S’il a de tout temps sculpté des masques de carnaval, le maître artisan est spécialisé dans la copie et la restauration de statues anciennes. Mais depuis plusieurs années, les commandes de statues se font plus rares. » Et plus personne ne veut des crèches de Noël», regrette le sculpteur.

Dans sa boutique, des démons côtoient des saints, des visages souriants des gueules d’animaux.

« Les visages sont fascinants, ceux des personnages aussi bien que ceux des animaux. Chaque masque raconte une histoire, une légende qui a mené à la création d’une association. Regardez ces petites briques sur les joues : elles témoignent du passé d’un homme qui a travaillé dans une briqueterie. »

Les têtes de démons remontent à une coutume germanique quand on chassait l’hiver. « Les masques méchants symbolisent l’hiver, les souriants le printemps, le rêve. »

Wolfgang Ducksch ne se contente pas de reproduire fidèlement les masques traditionnels où le moindre détail a son importance.
Il en propose de nouveaux pour des groupes de carnaval qui se constituent. Pour trouver ses idées, il a les sens toujours aux aguets. En discutant avec les futurs carnavaliers, l’idée prend forme.
Des croquis sur papier, puis un prototype en pâte à modeler.

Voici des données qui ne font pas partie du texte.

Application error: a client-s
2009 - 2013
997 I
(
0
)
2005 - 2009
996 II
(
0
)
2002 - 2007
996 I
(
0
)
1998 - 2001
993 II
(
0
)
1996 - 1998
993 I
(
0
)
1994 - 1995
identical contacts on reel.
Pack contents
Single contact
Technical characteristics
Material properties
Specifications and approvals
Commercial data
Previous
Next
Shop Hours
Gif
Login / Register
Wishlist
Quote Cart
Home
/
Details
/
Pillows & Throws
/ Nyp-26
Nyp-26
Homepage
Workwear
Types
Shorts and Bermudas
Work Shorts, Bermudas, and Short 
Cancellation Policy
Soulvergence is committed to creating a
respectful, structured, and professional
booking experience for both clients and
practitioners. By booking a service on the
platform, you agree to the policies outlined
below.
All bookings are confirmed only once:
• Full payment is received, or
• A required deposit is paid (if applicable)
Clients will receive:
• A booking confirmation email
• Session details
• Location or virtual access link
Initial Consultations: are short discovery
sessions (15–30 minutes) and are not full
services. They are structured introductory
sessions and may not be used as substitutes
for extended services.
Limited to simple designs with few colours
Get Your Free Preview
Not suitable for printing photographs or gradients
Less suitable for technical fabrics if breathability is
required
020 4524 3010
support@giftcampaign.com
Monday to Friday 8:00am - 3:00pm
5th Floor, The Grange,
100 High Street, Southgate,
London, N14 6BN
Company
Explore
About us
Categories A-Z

Lorsque sculpteur et clients sont satisfaits du visage imaginaire, Wolfgang peut enfin se mettre à l’œuvre. Dans un bloc de tilleul, ses couteaux de bois taillent d’abord le nez avant de continuer à creuser et dégager une verrue, des rides…

« Le bois de tilleul de la région est parfait, il est tendre, avec très peu de dessin. Pour des grands masques par contre, j’utilise du pin de Weymouth américain. »
Il faut de longues années de formation et de pratique pour faire naître ces visages tellement expressifs qu’on les croirait vivant.